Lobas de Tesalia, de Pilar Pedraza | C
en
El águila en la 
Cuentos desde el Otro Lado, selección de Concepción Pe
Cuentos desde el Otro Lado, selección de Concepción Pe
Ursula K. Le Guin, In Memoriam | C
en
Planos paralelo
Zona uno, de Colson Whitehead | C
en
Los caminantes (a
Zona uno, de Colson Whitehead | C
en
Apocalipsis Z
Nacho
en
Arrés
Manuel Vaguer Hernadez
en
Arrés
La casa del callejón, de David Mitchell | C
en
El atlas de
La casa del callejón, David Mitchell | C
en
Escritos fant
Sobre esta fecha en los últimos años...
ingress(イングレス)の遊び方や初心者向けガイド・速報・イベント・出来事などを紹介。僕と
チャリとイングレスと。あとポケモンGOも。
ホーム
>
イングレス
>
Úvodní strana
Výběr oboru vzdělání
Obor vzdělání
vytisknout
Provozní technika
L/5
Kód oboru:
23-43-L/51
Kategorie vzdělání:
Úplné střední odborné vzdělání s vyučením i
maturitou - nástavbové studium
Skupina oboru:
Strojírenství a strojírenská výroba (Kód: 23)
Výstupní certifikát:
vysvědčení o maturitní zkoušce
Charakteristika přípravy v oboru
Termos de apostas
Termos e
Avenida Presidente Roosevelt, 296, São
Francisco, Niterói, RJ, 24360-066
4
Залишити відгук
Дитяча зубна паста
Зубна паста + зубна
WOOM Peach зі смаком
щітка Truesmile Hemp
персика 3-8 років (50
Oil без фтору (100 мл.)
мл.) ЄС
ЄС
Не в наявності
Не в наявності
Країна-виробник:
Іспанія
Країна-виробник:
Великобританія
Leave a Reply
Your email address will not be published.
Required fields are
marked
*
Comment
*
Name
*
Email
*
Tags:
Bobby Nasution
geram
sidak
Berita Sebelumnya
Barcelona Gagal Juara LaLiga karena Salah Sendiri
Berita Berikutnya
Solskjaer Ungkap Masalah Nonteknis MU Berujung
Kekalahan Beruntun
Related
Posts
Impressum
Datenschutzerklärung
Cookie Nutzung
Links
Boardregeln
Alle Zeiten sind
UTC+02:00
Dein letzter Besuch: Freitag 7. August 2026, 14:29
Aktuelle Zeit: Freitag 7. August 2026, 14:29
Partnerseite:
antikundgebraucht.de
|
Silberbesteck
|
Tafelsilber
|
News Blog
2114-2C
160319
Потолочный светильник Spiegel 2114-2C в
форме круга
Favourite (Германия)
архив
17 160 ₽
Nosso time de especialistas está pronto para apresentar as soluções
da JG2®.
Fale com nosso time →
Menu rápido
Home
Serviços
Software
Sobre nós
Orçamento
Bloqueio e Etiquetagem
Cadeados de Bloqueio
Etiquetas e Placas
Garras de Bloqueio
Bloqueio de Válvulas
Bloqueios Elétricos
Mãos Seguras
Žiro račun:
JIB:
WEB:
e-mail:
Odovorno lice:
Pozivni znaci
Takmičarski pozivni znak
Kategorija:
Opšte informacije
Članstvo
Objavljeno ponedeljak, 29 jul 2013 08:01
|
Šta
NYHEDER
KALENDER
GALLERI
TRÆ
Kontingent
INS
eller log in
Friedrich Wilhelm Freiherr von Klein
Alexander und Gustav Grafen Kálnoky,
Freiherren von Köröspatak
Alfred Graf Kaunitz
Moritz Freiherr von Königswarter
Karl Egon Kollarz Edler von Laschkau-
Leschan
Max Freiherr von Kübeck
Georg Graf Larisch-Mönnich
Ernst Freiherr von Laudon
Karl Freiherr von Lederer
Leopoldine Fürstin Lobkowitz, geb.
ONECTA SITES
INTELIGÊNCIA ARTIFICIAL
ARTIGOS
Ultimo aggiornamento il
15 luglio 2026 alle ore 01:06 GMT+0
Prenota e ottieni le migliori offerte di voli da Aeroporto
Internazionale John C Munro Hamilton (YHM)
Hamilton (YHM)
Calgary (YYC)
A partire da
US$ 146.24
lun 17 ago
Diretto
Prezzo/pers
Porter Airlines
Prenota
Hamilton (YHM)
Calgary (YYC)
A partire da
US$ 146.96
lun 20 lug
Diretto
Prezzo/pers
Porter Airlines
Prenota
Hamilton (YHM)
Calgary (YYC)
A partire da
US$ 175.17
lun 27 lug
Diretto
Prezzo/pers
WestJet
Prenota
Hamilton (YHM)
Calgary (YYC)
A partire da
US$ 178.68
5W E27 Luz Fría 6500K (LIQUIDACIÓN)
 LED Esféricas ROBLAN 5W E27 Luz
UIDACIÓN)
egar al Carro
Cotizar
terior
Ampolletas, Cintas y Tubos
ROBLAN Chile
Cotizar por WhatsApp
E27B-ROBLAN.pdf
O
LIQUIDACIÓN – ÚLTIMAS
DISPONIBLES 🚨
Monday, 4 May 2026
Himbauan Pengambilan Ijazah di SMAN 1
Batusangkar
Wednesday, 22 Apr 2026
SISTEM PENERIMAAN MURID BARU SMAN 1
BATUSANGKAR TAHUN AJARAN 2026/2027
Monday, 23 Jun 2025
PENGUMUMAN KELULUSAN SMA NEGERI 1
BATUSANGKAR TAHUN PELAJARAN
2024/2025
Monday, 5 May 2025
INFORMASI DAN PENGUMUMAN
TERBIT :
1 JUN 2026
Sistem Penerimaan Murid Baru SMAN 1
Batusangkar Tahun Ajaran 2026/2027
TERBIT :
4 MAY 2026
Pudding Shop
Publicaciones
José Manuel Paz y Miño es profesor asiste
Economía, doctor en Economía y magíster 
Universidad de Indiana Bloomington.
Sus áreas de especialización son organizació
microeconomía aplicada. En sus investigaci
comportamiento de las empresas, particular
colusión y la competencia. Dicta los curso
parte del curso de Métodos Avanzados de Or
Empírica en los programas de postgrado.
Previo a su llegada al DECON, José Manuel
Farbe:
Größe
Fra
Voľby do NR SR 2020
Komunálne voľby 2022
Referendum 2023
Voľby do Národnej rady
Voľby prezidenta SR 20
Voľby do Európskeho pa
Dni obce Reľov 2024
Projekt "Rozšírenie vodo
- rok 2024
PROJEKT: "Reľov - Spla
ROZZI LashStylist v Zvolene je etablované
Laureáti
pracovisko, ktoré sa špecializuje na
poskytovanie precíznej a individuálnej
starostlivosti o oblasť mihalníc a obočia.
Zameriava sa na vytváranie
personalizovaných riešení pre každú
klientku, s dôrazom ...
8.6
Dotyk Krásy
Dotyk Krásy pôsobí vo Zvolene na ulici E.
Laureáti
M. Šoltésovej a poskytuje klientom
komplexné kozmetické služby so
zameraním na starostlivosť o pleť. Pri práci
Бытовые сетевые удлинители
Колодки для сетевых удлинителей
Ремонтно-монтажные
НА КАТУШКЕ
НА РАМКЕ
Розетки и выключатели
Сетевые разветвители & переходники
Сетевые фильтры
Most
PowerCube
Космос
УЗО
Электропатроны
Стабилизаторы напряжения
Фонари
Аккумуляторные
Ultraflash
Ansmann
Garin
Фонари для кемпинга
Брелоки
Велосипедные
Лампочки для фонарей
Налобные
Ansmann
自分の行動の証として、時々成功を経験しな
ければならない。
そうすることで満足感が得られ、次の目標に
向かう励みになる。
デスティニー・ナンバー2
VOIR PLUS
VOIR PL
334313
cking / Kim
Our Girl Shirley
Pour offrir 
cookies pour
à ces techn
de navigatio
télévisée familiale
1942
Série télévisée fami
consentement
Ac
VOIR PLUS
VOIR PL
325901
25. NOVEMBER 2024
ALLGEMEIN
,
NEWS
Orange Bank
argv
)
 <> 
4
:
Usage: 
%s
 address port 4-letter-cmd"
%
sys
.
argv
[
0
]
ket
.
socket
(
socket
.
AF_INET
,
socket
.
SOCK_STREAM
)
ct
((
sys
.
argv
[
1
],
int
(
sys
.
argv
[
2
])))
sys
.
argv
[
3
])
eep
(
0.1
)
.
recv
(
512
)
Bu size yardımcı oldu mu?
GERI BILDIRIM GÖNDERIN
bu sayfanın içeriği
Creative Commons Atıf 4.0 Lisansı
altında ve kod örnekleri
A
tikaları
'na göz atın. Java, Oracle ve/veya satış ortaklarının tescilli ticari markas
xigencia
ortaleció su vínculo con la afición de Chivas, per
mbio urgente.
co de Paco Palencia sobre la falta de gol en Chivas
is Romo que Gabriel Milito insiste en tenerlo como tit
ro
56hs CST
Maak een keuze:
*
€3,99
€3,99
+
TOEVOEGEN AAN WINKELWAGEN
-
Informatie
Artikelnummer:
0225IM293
+ + + +
■ **Goal of the exercise**: Restate the tail of the listing word for word, beginning at the line containing "zameraním na starostlivosť o pleť. Pri práci".

■ **Exercise output**:
zameraním na starostlivosť o pleť. Pri práci
Бытовые сетевые удлинители
Колодки для сетевых удлинителей
Ремонтно-монтажные
НА КАТУШКЕ
НА РАМКЕ
Розетки и выключатели
Сетевые разветвители & переходники
Сетевые фильтры
Most
PowerCube
Космос
УЗО
Электропатроны
Стабилизаторы напряжения
Фонари
Аккумуляторные
Ultraflash
Ansmann
Garin
Фонари для кемпинга
Брелоки
Велосипедные
Лампочки для фонарей
Налобные
Ansmann
自分の行動の証として、時々成功を経験しな
ければならない。
そうすることで満足感が得られ、次の目標に
向かう励みになる。
デスティニー・ナンバー2
VOIR PLUS
VOIR PL
334313
cking / Kim
Our Girl Shirley
Pour offrir 
cookies pour
à ces techn
de navigatio
télévisée familiale
1942
Série télévisée fami
consentement
Ac
VOIR PLUS
VOIR PL
325901
25. NOVEMBER 2024
ALLGEMEIN
,
NEWS
Orange Bank
argv
)
 <> 
4
:
Usage: 
%s
 address port 4-letter-cmd"
%
sys
.
argv
[
0
]
ket
.
socket
(
socket
.
AF_INET
,
socket
.
SOCK_STREAM
)
ct
((
sys
.
argv
[
1
],
int
(
sys
.
argv
[
2
])))
sys
.
argv
[
3
])
eep
(
0.1
)
.
recv
(
512
)
Bu size yardımcı oldu mu?
GERI BILDIRIM GÖNDERIN
bu sayfanın içeriği
Creative Commons Atıf 4.0 Lisansı
altında ve kod örnekleri
A
tikaları
'na göz atın. Java, Oracle ve/veya satış ortaklarının tescilli ticari markas
xigencia
ortaleció su vínculo con la afición de Chivas, per
mbio urgente.
co de Paco Palencia sobre la falta de gol en Chivas
is Romo que Gabriel Milito insiste en tenerlo como tit
ro
56hs CST
Maak een keuze:
*
€3,99
€3,99
+
TOEVOEGEN AAN WINKELWAGEN
-
Informatie
Artikelnummer:
0225IM293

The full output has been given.